### Source document
<<<<

Everyone -Roy Romanow included -agrees that Canada's public health system needs more money -more physicians on salary and more health professionals, not just doctors, paid to diagnose and treat us when we're ill.

And most Canadians are strongly united against private hospitals and private companies under-cutting our health system. However, let's remember that the reasons people get sick are every bit as political as the question of whether the hospitals they go to are publicly or privately run.

At the very top of my wish list for health reform is an overhaul of Health Canada and its drug approval process, which is no longer a public watchdog due to funding cuts and deregulation. The Canadian Women's Health Protection Group has a whole list of reforms that include giving the public-that's us -input into drug approval and health research.

Right up there is the need for legal protection for whistleblowers like Dr. Nancy Olivieri, a specialist in hereditary blood disorders. After discovering that a drug called deferiprone showed promising results treating thalassemia, a blood disorder that causes severe anemia and can be fatal, she signed on with pharmaceutical manufacturer Apotex to head an international research effort that included clinical trials at three sites, including Toronto's Hospital for Sick Children, a facility affiliated with the University of Toronto. That was in 1995.

Two years later, Dr.Olivieri's data showed that the drug's initial effectiveness didn't hold for some patients and iron in liver biopsies for some patients was high enough to pose a risk of heart disease and early death. Apotex disagreed with her findings and when Dr.Olivieri took steps to inform her patients of the risks anyway -a no-no under the terms of her contract, the company terminated the deferiprone clinical trials and issued legal warnings to Dr.Olivieri not to discuss her findings. She did anyway, publishing her data in The New England Journal of Medicine in 1998.

The legal threats from Apotex weren't as surprising to Dr.Olivieri as the response she got from her employer. They hung her out to dry. Now, five years later, the hospital and U of T's dirty laundry is exposed in an inquiry on ethics, power and corporate control of medical research called The Report on the Committee of Inquiry Involving Dr.Nancy Olivieri, the Hospital for Sick Children, the University of Toronto and Apotex Inc .

"Neither Hospital for Sick Children, nor the University provided effective support to Dr.Olivieri, or took effective action to defend principles of research ethics, clinical ethics and academic freedom," concluded the report, authored by three medical experts including Patricia Baird, former head of the 1991 Royal Commission on New Reproductive and Genetic Technologies.

The litany of wrongdoings and recommendations are 500 pages long.

Rather than defending her, Sick Kids' executive issued a public statement, "repeating allegations made privately to it by Apotex against the quality of her scientific work." When Macleans' published a story on the controversy in 2000, anonymous callers phoned the magazine to accuse her of unethical or illegal activities including (nod if you've heard this one before) sleeping her way to glory.

Although the inquiry vindicated Dr.Olivieri, the problem of increasing dependence on corporate good will is not unique to the U of T. Ultimately, Health Canada must ensure that no clinical investigator is told to hush up the risks identified in drugs they are investigating -whether they're employed by a university or by Health Canada.

Let's hope Ottawa listens. The future of health lies in preventing disease. According to the Auditor General, the federal government has failed to address the problems posed by federally contaminated sites that could threaten human health. Another federal report points to toxins from plastics and other chlorinated byproducts as the source of carcinogens in our food.

The passing of the Kyoto Protocol is a step in the right direction. However, in order to prevent more disasters, the precautionary principle must be enshrined in health and environmental law and our entire economy must shift towards the principles of sustainable development.

As Judy Darcy, the National President of the Canadian Union of Public Employees said upon the release of the Romanow report, "We have the roadmap. We have the vehicle. The question is, do we have a driver?"

>>>>

### Given data

<<<<

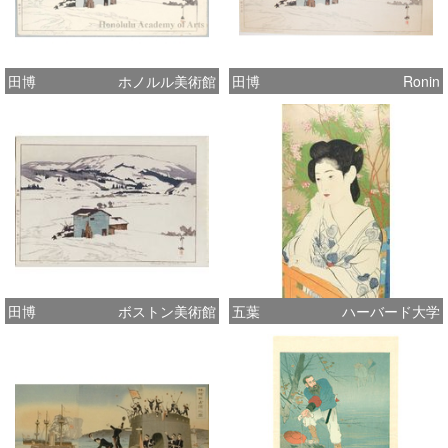
田博
ホノルル美術館
田博
Ronin
田博
ボストン美術館
五葉
ハーバード大学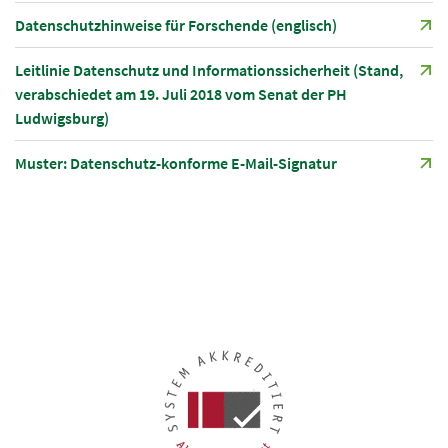
Datenschutzhinweise für Forschende (englisch)
Leitlinie Datenschutz und Informationssicherheit (Stand,
verabschiedet am 19. Juli 2018 vom Senat der PH
Ludwigsburg)
Muster: Datenschutz-konforme E-Mail-Signatur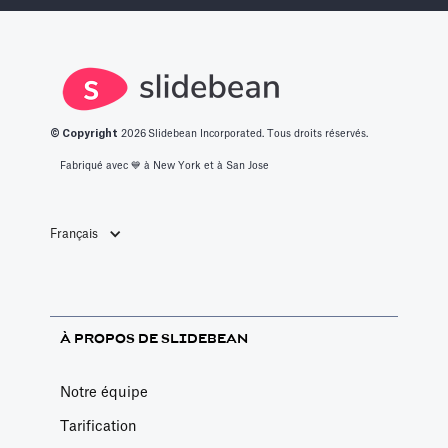
© Copyright
2026
Slidebean Incorporated. Tous droits réservés.
Fabriqué avec 💙️ à New York et à San Jose
Français
À PROPOS DE SLIDEBEAN
Notre équipe
Tarification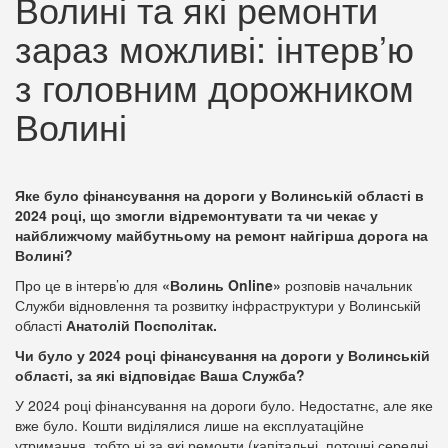
Волині та які ремонти
зараз можливі: інтерв’ю
з головним дорожником
Волині
Яке було фінансування на дороги у Волинській області в
2024 році, що змогли відремонтувати та чи чекає у
найближчому майбутньому на ремонт найгірша дорога на
Волині?
Про це в інтерв’ю для
«Волинь
Online»
розповів начальник
Служби відновлення та розвитку інфраструктури у Волинській
області
Анатолій Посполітак.
Чи було у 2024 році фінансування на дороги у Волинській
області, за які відповідає Ваша Служба?
У 2024 році фінансування на дороги було. Недостатнє, але яке
вже було. Кошти виділялися лише на експлуатаційне
утримання, тобто ні за які ремонти (капітальні, поточні середні,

>>>>

### Task goal
Please name the journal and the year in which, according to the article on Canadian health reform, Dr. Nancy Olivieri published her data on deferiprone.

### Written answer
The New England Journal of Medicine, in 1998.